DOI: https://doi.org/10.1111/gcb.16905

Interpretive Summary: Intensification of agriculture has resulted in losses of valuable ecosystem services within rivers, lakes, and streams. Bacterial communities in streams can potentially mitigate many of these negative effects, like excessive nutrient concentrations. It is critical to understand how agricultural practices affect bacterial diversity in agricultural streams in order to improve resource management. Bacterial diversity actually increases with increasing agricultural land use and is strongly impacted by increasing salinity and sediment deposition, two widespread, agriculturally-associated water quality stressors. Because of their increased diversity in agricultural watersheds, bacterial communities may be useful for establishing water quality goals and monitoring improvements from best management practices in agroecosystems.

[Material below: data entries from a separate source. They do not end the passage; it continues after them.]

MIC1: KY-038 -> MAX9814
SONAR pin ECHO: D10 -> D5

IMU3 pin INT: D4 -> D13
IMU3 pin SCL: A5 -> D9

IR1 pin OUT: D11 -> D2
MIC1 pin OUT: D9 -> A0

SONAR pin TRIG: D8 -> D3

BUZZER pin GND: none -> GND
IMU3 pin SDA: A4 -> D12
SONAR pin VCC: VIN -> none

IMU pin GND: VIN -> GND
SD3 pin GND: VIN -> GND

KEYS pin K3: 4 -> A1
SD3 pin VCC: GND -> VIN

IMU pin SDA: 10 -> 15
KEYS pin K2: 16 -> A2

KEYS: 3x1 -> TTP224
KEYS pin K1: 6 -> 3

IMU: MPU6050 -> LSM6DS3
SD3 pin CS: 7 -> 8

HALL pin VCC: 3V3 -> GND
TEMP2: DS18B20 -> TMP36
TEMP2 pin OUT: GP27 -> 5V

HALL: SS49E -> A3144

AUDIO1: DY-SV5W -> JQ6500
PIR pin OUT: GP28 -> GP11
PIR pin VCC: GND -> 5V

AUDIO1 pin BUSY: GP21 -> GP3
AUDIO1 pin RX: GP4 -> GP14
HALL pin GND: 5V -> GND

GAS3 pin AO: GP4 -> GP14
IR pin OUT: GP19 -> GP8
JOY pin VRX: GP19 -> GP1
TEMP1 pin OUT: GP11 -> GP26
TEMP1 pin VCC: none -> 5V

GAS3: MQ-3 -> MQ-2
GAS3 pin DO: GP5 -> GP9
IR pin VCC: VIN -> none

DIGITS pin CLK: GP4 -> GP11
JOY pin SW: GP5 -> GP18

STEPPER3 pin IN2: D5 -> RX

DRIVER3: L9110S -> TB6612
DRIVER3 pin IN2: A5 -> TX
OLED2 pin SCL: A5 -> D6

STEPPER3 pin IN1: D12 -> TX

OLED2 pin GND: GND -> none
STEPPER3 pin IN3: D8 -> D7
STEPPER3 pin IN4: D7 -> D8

Technical Abstract: ture is the most dominant land use globally and is projected to increase in the future to support a growing human population but also threatens ecosystem structure and services. Bacteria mediate numerous biogeochemical pathways within ecosystems. Therefore, identifying linkages between stressors associated with agricultural land use and responses of bacterial diversity is an important step in understanding and improving resource management. Here, we use the Mississippi Alluvial Plain (MAP) ecoregion, a highly modified agroecosystem, as a case study to better understand agriculturally-associated drivers of stream bacterial diversity and assembly mechanisms. In the Map, we found that planktonic bacterial communities were strongly influenced by salinity. Tolerant taxa increased with increasing ion concentrations, likely driving homogenous selection which accounted for ~90% of assembly processes. Sediment bacterial phylogenetic diversity increased with increasing agricultural land use and was influenced by sediment particle size, with assembly mechanisms shifting from homogenous to variable selection as differences in median particle size increased. Within individual streams, sediment heterogeneity was correlated with bacterial diversity and a subsidy-stress relationship along the particle size gradient was observed. Planktonic and sediment communities within the same stream also diverged as sediment particle size decreased. Nutrients including carbon, nitrogen, and phosphorus, which tend to be elevated in agroecosystems, were also associated with detectable shifts in bacterial community structure. Collectively, our results establish that two understudied variables, salinity and sediment texture, are the primary drivers of bacterial diversity within the studied agroecosystem, while nutrients are secondary drivers. While numerous macrobiological assemblages respond negatively, we observed increasing bacterial diversity in response to agricultural stressors including salinization and sedimentation. Elevated taxonomic and functional bacterial diversity likely increases the probability of detecting community responses to stressors. Thus, bacteria assemblage responses may be more useful for establishing water quality goals within highly modified agroecosystems that have experienced shifting baselines.